The problem that exists with client-side selection of the server is that the list of the servers (including their sequential order) must remain consistent on each client using the memcached servers, and the servers must be available. If you try to perform an operation on a key when:
A new memcached instance has been added to the list of available instances
A memcached instance has been removed from the list of available instances
The order of the memcached instances has changed
The result of using the hashing algorithm on the given key, but with a different list of servers, is that the hash calculation performed to select the server may choose a different server from the list.
If a new memcached instance is added into the
list of servers, as new.memc
is in the
example below, then a GET operation using the same key,
myid
, can result in a cache-miss. This is
because the same value is computed from the key, which selects
the same index from the array of servers, but index 2 now points
to the new server, not the server c.memc
where the data was originally stored.
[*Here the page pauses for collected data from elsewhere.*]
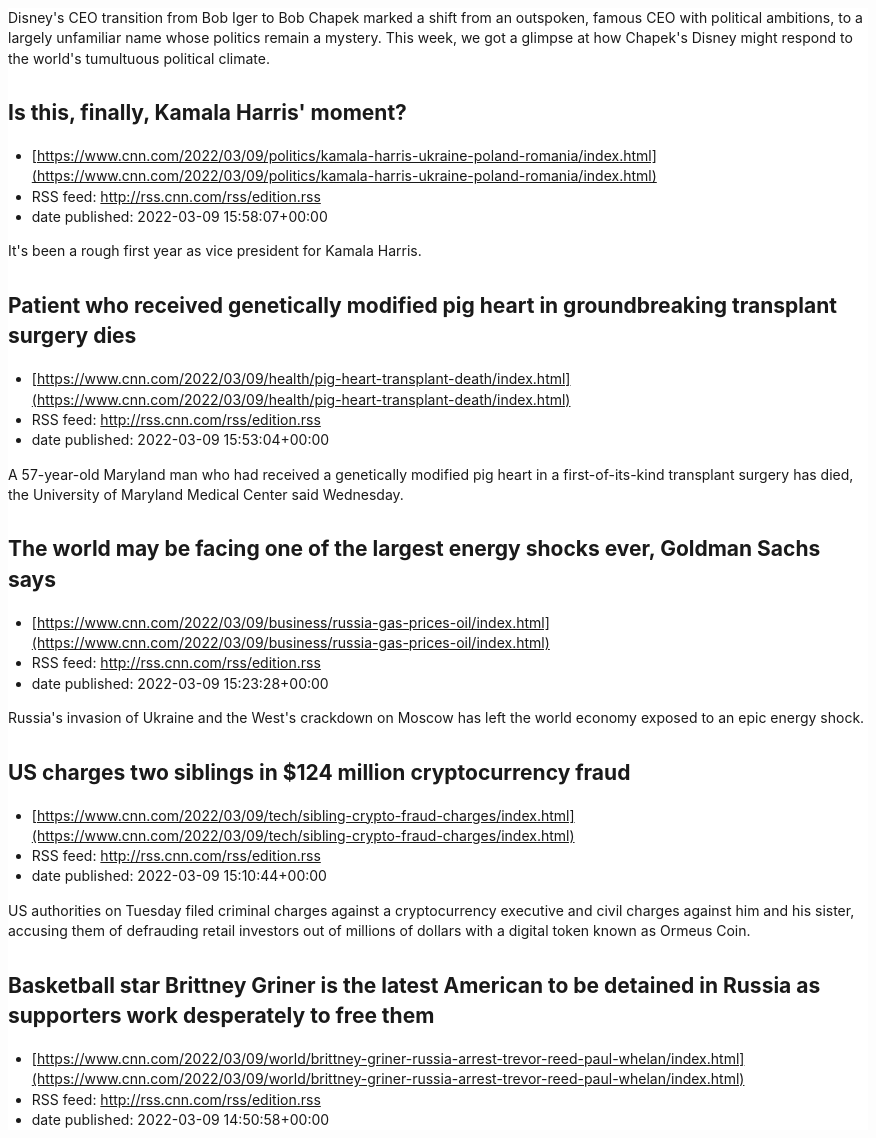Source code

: Disney's CEO transition from Bob Iger to Bob Chapek marked a shift from an outspoken, famous CEO with political ambitions, to a largely unfamiliar name whose politics remain a mystery. This week, we got a glimpse at how Chapek's Disney might respond to the world's tumultuous political climate.

## Is this, finally, Kamala Harris' moment?
 - [https://www.cnn.com/2022/03/09/politics/kamala-harris-ukraine-poland-romania/index.html](https://www.cnn.com/2022/03/09/politics/kamala-harris-ukraine-poland-romania/index.html)
 - RSS feed: http://rss.cnn.com/rss/edition.rss
 - date published: 2022-03-09 15:58:07+00:00

It's been a rough first year as vice president for Kamala Harris.

## Patient who received genetically modified pig heart in groundbreaking transplant surgery dies
 - [https://www.cnn.com/2022/03/09/health/pig-heart-transplant-death/index.html](https://www.cnn.com/2022/03/09/health/pig-heart-transplant-death/index.html)
 - RSS feed: http://rss.cnn.com/rss/edition.rss
 - date published: 2022-03-09 15:53:04+00:00

A 57-year-old Maryland man who had received a genetically modified pig heart in a first-of-its-kind transplant surgery has died, the University of Maryland Medical Center said Wednesday.

## The world may be facing one of the largest energy shocks ever, Goldman Sachs says
 - [https://www.cnn.com/2022/03/09/business/russia-gas-prices-oil/index.html](https://www.cnn.com/2022/03/09/business/russia-gas-prices-oil/index.html)
 - RSS feed: http://rss.cnn.com/rss/edition.rss
 - date published: 2022-03-09 15:23:28+00:00

Russia's invasion of Ukraine and the West's crackdown on Moscow has left the world economy exposed to an epic energy shock.

## US charges two siblings in $124 million cryptocurrency fraud
 - [https://www.cnn.com/2022/03/09/tech/sibling-crypto-fraud-charges/index.html](https://www.cnn.com/2022/03/09/tech/sibling-crypto-fraud-charges/index.html)
 - RSS feed: http://rss.cnn.com/rss/edition.rss
 - date published: 2022-03-09 15:10:44+00:00

US authorities on Tuesday filed criminal charges against a cryptocurrency executive and civil charges against him and his sister, accusing them of defrauding retail investors out of millions of dollars with a digital token known as Ormeus Coin.

## Basketball star Brittney Griner is the latest American to be detained in Russia as supporters work desperately to free them
 - [https://www.cnn.com/2022/03/09/world/brittney-griner-russia-arrest-trevor-reed-paul-whelan/index.html](https://www.cnn.com/2022/03/09/world/brittney-griner-russia-arrest-trevor-reed-paul-whelan/index.html)
 - RSS feed: http://rss.cnn.com/rss/edition.rss
 - date published: 2022-03-09 14:50:58+00:00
This would result in a
cache miss, even though the key exists within the cache on
another memcached instance.
This means that servers c.memc
and
new.memc
both contain the information for
key myid
, but the information stored against
the key in eachs server may be different in each instance. A
more significant problem is that you will get a much higher
number of cache-misses when retrieving data as the addition of a
new server will change the distribution of keys, and this will
in turn require rebuilding the cached data on the
memcached instances and require an increase
in database reads.
The same effect can be experienced if you actively manage the list of servers configured in your clients, adding and removing the configured memcached instances as each instance is identified as being available. For example, removing a memcached instance when the client notices that the instance can no longer be contacted may cause the server selection to fail as described here.
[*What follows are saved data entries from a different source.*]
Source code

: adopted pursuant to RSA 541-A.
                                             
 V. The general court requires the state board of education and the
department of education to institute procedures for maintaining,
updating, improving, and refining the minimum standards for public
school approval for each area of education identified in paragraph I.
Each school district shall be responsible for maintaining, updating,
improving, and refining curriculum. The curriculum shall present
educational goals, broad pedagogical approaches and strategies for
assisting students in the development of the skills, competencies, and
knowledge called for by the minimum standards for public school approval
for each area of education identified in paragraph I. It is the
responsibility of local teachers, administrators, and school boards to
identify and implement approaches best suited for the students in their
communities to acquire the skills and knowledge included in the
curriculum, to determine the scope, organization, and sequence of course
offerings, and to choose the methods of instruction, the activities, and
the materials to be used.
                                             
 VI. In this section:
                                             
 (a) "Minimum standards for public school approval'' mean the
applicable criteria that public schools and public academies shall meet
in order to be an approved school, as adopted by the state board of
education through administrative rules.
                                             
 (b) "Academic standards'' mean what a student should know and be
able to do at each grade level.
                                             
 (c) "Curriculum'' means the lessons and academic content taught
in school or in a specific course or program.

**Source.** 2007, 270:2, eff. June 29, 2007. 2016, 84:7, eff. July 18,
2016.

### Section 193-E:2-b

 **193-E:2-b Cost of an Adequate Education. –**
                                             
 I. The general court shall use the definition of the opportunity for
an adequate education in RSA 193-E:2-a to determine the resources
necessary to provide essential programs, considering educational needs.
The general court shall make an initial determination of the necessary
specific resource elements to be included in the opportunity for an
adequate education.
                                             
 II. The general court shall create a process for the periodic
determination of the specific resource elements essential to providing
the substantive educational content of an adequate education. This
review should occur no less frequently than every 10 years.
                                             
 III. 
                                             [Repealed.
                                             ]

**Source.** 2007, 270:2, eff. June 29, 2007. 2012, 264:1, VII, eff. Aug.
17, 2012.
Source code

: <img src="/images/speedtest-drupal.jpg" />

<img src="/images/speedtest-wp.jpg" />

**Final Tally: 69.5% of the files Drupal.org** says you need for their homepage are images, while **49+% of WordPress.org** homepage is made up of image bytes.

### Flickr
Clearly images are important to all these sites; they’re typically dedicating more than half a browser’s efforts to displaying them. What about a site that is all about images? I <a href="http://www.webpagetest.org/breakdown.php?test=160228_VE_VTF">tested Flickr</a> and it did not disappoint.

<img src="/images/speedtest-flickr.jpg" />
To prevent this causing significant problems and invalidating your cache, you can select the hashing algorithm used to select the server. There are two common types of hashing algorithm, consistent and modula.
With consistent hashing algorithms, the
same key when applied to a list of servers will always use the
same server to store or retrieve the keys, even if the list of
configured servers changes. This means that you can add and
remove servers from the configure list and always use the same
server for a given key. There are two types of consistent
hashing algorithms available, Ketama and Wheel. Both types are
supported by libmemcached
, and
implementations are available for PHP and Java.
There are some limitations with any consistent hashing algorithm. When adding servers to an existing list of configured servers, then keys will be distributed to the new servers as part of the normal distribution. When removing servers from the list, the keys will be re-allocated to another server within the list, which will mean that the cache will need to be re-populated with the information. Also, a consistent hashing algorithm does not resolve the issue where you want consistent selection of a server across multiple clients, but where each client contains a different list of servers. The consistency is enforced only within a single client.
With a modula hashing algorithm, the client will select a server by first computing the hash and then choosing a server from the list of configured servers. As the list of servers changes, so the server selected when using a modula hashing algorithm will also change. The result is the behavior described above; changes to the list of servers will mean different servers are selected when retrieving data leading to cache misses and increase in database load as the cache is re-seeded with information.
If you use only a single memcached instance for each client, or your list of memcached servers configured for a client never changes, then the selection of a hashing algorithm is irrelevant, as you will not notice the effect.
If you change your servers regularly, or you use a common set of servers that are shared among a large number of clients, then using a consistent hashing algorithm should help to ensure that your cache data is not duplicated and the data is evenly distributed.